Exercise: Locate the line that contains "84: (395, 439, 0.26)". Print it and every subsequent line through the final line of the records, exactly and only those.

Exercise inputs:

↓↓↓

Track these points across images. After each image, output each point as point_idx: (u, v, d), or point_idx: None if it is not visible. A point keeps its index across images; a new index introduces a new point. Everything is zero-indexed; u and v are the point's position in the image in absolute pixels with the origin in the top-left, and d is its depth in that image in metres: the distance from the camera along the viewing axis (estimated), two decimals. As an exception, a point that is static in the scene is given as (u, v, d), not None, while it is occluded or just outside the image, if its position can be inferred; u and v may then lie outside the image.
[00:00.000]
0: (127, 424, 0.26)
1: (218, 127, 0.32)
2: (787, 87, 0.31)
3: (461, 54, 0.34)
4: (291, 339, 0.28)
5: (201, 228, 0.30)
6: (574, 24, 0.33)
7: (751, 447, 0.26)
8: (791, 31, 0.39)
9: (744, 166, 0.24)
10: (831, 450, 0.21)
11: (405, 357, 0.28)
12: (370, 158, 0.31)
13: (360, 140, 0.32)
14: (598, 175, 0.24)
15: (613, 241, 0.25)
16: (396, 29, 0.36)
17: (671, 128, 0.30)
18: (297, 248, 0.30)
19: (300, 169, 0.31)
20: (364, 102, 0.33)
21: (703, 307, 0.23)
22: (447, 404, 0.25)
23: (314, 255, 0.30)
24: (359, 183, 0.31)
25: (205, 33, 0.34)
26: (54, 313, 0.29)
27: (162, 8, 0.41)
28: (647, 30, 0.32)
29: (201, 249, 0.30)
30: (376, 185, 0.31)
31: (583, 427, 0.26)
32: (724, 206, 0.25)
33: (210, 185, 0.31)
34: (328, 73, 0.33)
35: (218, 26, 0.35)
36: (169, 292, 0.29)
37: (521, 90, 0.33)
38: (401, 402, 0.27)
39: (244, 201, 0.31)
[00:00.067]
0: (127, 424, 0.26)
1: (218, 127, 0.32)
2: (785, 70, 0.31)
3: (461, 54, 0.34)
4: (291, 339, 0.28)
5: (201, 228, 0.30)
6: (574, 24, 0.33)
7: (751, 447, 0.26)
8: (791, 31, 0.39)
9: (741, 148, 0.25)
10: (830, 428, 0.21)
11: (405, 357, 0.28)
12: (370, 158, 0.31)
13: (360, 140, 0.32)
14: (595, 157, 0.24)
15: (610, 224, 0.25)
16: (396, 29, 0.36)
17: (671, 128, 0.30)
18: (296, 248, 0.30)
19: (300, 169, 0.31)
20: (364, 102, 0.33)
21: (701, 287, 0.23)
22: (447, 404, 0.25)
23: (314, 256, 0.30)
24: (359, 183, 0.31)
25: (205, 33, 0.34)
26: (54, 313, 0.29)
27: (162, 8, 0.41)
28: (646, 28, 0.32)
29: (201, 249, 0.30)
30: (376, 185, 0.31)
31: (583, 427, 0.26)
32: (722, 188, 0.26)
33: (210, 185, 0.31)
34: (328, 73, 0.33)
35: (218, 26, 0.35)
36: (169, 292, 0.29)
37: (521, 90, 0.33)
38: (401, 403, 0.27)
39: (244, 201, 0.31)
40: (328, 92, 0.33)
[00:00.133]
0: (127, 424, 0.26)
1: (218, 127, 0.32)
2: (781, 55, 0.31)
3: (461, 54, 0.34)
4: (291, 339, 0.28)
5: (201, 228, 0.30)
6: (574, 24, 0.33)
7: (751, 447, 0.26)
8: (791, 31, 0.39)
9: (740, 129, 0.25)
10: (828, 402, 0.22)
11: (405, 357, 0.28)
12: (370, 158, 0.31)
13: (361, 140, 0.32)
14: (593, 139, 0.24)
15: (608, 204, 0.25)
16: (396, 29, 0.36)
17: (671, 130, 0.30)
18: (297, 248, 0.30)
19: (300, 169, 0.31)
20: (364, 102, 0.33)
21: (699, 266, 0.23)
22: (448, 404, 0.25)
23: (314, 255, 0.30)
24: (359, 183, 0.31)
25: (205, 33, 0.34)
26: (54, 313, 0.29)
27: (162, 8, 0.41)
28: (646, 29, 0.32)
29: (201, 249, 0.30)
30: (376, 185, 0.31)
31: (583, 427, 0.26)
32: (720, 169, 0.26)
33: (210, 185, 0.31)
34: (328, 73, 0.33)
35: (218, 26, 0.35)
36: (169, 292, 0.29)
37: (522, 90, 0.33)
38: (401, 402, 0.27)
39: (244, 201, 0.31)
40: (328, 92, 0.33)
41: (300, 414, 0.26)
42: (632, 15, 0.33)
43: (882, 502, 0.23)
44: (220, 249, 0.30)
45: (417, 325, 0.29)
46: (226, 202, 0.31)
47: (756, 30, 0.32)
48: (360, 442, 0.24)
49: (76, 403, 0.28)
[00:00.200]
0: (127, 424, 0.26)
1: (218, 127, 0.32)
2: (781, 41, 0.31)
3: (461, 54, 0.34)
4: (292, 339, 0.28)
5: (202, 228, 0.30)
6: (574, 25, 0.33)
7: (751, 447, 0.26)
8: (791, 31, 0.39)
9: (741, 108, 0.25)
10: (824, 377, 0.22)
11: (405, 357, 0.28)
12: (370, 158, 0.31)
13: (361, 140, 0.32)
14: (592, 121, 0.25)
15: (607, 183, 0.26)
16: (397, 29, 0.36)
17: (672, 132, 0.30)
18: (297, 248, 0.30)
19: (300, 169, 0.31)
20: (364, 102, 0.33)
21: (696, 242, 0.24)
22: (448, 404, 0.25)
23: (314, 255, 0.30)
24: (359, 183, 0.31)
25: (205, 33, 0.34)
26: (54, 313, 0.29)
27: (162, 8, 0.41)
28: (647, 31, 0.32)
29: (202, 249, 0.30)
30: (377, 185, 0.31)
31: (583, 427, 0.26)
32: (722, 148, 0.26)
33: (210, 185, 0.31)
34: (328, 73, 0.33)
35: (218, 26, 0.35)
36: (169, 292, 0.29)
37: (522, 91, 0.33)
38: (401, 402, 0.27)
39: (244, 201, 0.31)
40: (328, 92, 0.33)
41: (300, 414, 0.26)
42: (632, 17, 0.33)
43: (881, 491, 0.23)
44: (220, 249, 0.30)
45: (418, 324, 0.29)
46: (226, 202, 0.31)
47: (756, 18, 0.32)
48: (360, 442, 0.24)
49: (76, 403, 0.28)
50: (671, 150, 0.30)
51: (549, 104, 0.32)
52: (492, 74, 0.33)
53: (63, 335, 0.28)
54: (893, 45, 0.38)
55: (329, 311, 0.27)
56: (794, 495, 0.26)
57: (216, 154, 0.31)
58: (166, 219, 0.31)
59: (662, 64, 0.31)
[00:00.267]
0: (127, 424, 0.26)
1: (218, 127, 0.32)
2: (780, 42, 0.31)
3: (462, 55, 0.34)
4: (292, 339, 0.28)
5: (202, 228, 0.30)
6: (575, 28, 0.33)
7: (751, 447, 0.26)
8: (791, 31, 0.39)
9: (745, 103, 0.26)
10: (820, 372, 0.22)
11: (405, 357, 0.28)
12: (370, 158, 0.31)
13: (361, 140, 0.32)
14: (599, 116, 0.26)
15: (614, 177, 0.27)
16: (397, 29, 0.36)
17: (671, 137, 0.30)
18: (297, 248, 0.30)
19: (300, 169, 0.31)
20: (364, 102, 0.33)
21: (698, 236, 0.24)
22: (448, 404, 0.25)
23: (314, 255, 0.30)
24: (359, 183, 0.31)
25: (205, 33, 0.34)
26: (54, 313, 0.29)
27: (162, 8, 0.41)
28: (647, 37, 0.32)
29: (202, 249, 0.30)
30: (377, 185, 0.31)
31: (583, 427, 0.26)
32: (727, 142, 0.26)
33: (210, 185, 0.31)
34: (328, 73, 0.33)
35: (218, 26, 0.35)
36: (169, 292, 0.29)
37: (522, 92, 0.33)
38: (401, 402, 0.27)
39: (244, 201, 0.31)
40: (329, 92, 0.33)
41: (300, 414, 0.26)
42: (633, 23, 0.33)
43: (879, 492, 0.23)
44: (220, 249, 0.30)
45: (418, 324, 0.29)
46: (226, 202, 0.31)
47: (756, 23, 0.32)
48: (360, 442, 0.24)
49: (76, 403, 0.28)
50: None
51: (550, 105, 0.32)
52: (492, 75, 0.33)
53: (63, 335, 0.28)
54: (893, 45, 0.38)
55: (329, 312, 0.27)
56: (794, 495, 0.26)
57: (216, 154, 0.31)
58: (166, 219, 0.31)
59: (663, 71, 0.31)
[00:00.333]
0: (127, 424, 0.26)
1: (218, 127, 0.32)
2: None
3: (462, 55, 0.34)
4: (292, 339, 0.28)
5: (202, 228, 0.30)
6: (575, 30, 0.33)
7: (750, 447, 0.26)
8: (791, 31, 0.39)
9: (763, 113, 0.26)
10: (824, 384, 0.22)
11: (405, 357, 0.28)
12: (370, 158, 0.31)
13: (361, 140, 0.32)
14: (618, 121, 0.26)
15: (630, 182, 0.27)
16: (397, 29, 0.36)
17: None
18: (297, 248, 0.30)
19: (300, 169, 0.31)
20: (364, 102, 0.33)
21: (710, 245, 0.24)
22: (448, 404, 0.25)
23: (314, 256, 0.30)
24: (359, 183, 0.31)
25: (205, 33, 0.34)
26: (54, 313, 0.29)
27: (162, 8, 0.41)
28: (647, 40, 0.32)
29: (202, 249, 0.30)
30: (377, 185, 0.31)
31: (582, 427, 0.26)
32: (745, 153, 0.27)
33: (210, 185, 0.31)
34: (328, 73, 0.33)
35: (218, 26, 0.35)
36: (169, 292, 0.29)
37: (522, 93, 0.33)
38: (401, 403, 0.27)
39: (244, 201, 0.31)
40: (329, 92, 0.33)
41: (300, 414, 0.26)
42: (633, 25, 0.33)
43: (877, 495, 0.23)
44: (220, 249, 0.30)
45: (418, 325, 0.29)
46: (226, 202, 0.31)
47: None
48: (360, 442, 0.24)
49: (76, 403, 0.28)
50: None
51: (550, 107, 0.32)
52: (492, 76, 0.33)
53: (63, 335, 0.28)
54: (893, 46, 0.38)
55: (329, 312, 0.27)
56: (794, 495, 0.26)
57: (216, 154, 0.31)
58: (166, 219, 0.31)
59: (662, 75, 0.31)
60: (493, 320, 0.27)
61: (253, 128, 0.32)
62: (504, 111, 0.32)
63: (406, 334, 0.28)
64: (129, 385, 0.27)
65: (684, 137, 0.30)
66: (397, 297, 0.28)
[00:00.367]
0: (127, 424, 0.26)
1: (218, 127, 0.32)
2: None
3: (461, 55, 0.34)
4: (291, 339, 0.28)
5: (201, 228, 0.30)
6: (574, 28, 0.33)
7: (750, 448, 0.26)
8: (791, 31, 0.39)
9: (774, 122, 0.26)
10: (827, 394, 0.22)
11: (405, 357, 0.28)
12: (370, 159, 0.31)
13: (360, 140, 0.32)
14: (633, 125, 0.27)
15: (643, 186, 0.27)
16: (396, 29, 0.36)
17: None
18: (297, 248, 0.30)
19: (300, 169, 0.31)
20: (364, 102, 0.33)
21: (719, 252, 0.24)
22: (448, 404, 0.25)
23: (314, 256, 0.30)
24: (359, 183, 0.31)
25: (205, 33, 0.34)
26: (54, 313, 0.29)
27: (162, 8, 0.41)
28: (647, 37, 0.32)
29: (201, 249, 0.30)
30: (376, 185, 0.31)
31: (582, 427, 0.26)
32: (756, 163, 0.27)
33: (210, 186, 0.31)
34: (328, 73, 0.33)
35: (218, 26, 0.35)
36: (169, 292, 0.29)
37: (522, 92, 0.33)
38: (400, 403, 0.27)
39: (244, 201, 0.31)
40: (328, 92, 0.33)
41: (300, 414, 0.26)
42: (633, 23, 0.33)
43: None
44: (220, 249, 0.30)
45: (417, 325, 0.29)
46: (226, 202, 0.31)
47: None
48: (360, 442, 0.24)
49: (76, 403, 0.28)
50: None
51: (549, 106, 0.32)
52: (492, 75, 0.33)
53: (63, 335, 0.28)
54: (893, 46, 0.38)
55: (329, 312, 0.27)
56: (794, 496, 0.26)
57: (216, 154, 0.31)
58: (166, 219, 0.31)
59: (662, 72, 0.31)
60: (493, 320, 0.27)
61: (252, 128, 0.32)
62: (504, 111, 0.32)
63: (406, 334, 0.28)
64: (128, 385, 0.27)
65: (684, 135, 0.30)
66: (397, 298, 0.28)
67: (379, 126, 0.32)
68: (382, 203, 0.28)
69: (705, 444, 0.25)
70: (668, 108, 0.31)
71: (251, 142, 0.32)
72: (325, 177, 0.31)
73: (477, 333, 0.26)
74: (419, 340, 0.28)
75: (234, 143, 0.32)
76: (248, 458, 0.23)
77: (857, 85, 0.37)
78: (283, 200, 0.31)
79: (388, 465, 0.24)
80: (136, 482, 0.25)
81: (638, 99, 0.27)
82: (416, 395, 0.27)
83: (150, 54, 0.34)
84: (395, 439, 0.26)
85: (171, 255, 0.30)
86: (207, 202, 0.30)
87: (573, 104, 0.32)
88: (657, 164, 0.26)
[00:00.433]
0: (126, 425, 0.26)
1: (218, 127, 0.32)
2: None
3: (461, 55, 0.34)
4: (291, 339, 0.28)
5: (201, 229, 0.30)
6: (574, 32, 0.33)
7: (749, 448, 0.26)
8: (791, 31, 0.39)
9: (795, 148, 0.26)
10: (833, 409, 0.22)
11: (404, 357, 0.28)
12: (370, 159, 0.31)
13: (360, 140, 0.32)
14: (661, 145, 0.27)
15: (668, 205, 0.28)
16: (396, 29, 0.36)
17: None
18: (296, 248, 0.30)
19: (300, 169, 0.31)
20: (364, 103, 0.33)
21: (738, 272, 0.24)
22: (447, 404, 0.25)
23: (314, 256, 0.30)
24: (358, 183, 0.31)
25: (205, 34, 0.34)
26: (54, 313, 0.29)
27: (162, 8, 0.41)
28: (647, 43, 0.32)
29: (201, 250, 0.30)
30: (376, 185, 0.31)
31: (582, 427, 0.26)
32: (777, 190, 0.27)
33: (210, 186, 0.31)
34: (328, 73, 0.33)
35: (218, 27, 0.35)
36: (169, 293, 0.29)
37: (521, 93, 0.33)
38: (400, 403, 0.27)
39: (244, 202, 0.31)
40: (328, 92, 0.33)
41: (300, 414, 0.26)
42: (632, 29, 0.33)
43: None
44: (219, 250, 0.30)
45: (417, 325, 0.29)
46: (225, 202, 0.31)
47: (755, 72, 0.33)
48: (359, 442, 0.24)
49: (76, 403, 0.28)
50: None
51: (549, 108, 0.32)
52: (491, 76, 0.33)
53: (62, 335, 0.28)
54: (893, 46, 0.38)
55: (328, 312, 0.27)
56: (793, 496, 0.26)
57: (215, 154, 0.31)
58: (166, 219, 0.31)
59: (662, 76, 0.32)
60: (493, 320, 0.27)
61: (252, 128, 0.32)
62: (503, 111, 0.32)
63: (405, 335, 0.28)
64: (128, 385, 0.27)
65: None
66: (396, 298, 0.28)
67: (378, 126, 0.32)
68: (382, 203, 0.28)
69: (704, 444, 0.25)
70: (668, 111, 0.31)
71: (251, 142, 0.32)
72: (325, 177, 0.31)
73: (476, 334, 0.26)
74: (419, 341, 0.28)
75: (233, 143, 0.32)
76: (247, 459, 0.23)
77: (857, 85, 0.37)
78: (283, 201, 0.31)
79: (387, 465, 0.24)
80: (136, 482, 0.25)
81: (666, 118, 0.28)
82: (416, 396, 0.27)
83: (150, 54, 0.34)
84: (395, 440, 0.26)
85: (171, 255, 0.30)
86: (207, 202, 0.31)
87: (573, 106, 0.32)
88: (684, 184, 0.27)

↑↑↑

Written answer:
84: (395, 439, 0.26)
85: (171, 255, 0.30)
86: (207, 202, 0.30)
87: (573, 104, 0.32)
88: (657, 164, 0.26)
[00:00.433]
0: (126, 425, 0.26)
1: (218, 127, 0.32)
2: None
3: (461, 55, 0.34)
4: (291, 339, 0.28)
5: (201, 229, 0.30)
6: (574, 32, 0.33)
7: (749, 448, 0.26)
8: (791, 31, 0.39)
9: (795, 148, 0.26)
10: (833, 409, 0.22)
11: (404, 357, 0.28)
12: (370, 159, 0.31)
13: (360, 140, 0.32)
14: (661, 145, 0.27)
15: (668, 205, 0.28)
16: (396, 29, 0.36)
17: None
18: (296, 248, 0.30)
19: (300, 169, 0.31)
20: (364, 103, 0.33)
21: (738, 272, 0.24)
22: (447, 404, 0.25)
23: (314, 256, 0.30)
24: (358, 183, 0.31)
25: (205, 34, 0.34)
26: (54, 313, 0.29)
27: (162, 8, 0.41)
28: (647, 43, 0.32)
29: (201, 250, 0.30)
30: (376, 185, 0.31)
31: (582, 427, 0.26)
32: (777, 190, 0.27)
33: (210, 186, 0.31)
34: (328, 73, 0.33)
35: (218, 27, 0.35)
36: (169, 293, 0.29)
37: (521, 93, 0.33)
38: (400, 403, 0.27)
39: (244, 202, 0.31)
40: (328, 92, 0.33)
41: (300, 414, 0.26)
42: (632, 29, 0.33)
43: None
44: (219, 250, 0.30)
45: (417, 325, 0.29)
46: (225, 202, 0.31)
47: (755, 72, 0.33)
48: (359, 442, 0.24)
49: (76, 403, 0.28)
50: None
51: (549, 108, 0.32)
52: (491, 76, 0.33)
53: (62, 335, 0.28)
54: (893, 46, 0.38)
55: (328, 312, 0.27)
56: (793, 496, 0.26)
57: (215, 154, 0.31)
58: (166, 219, 0.31)
59: (662, 76, 0.32)
60: (493, 320, 0.27)
61: (252, 128, 0.32)
62: (503, 111, 0.32)
63: (405, 335, 0.28)
64: (128, 385, 0.27)
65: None
66: (396, 298, 0.28)
67: (378, 126, 0.32)
68: (382, 203, 0.28)
69: (704, 444, 0.25)
70: (668, 111, 0.31)
71: (251, 142, 0.32)
72: (325, 177, 0.31)
73: (476, 334, 0.26)
74: (419, 341, 0.28)
75: (233, 143, 0.32)
76: (247, 459, 0.23)
77: (857, 85, 0.37)
78: (283, 201, 0.31)
79: (387, 465, 0.24)
80: (136, 482, 0.25)
81: (666, 118, 0.28)
82: (416, 396, 0.27)
83: (150, 54, 0.34)
84: (395, 440, 0.26)
85: (171, 255, 0.30)
86: (207, 202, 0.31)
87: (573, 106, 0.32)
88: (684, 184, 0.27)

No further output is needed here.